都内のレストランを貸し切って行われた立食形式のパーティーには、八十名ほどのゲストが集まった。

ゲストのほとんどが成長著しい会社の社長、またはそれに準ずる役員で、企業のトップを担うものとして純粋に意見交換をし合う者がほとんどだが、ニコニコと友好的な笑みを浮かべつつこちらの腹を探ってくるような輩もいるので、注意しなければならない。

うっかり自分の会社の弱みを明かし、それを同業者にリークされて足元をすくわれる、なんていう話も聞いたことがある。自分がそんなへまを踏むとは思えないが、用心しておくに越したことはない。

こちらの手の内は簡単に見せず、相手からは有益な情報を引き出す。

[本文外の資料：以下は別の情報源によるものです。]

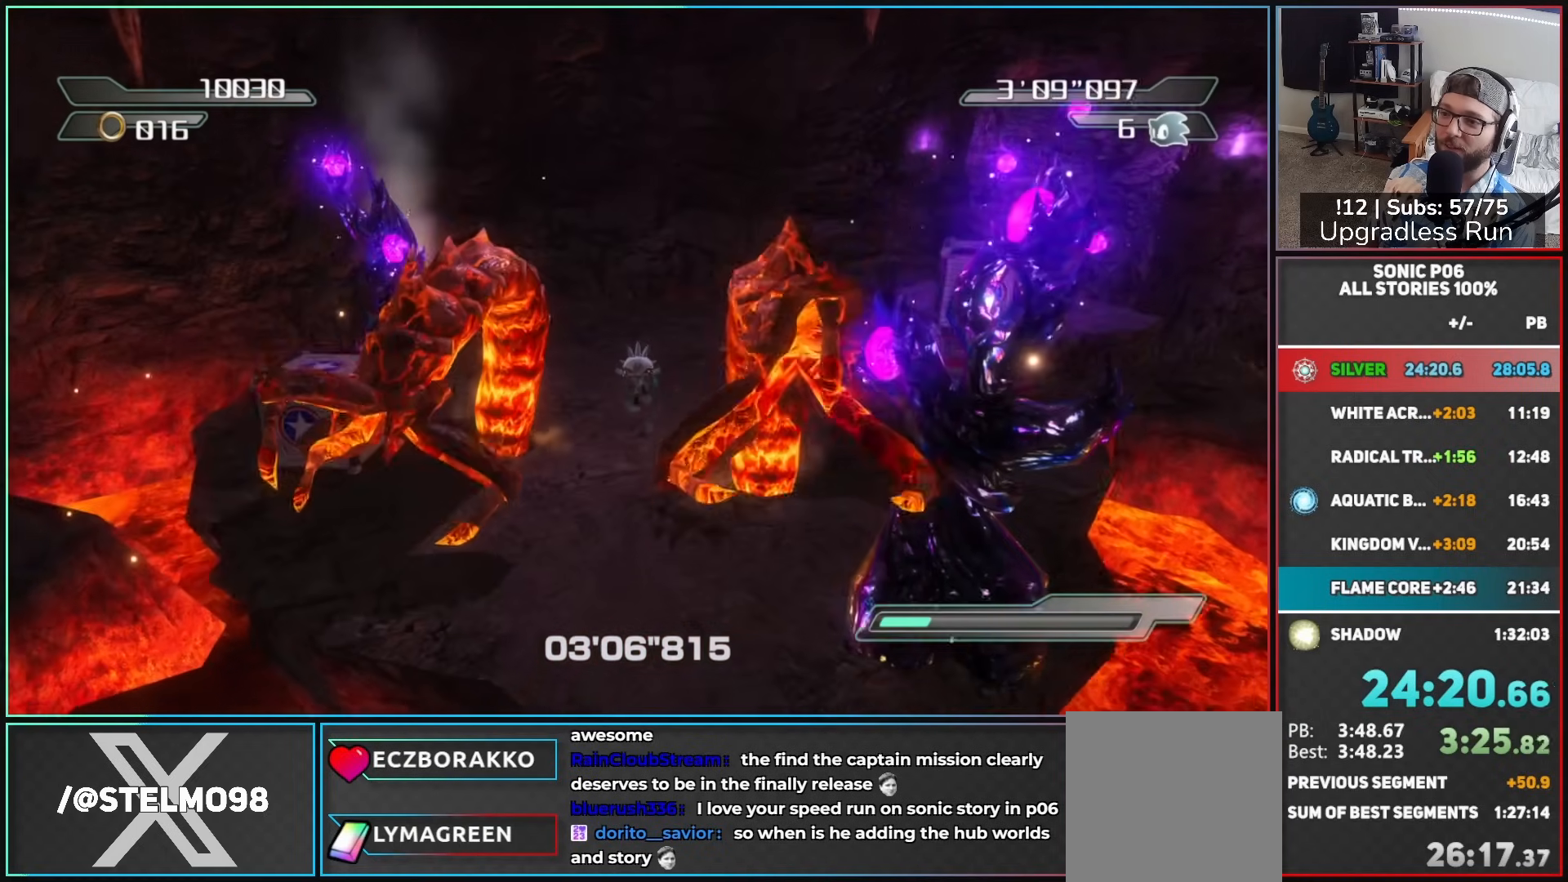
{"buttons": [], "left_stick": "left", "right_stick": "center", "button_events": [[383, "X", "up"]]}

少々小賢しいそんな会話術は、こういった世界に身を置くようになってから、自然と培われた。

自らの役職がどんどん責任あるものに変わっていくにつれ、そういった腹黒さも年々増しているように思うのだが、だからこそいつでも純真無垢な美織がまぶしく、否が応でも惹きつけられてしまうのだろう。

誰もが彼女のように、常に正直でまっすぐであれと、理想としては抱いているのだろうが、実際にできる者はなかなかいない。俺だってそのひとりだ。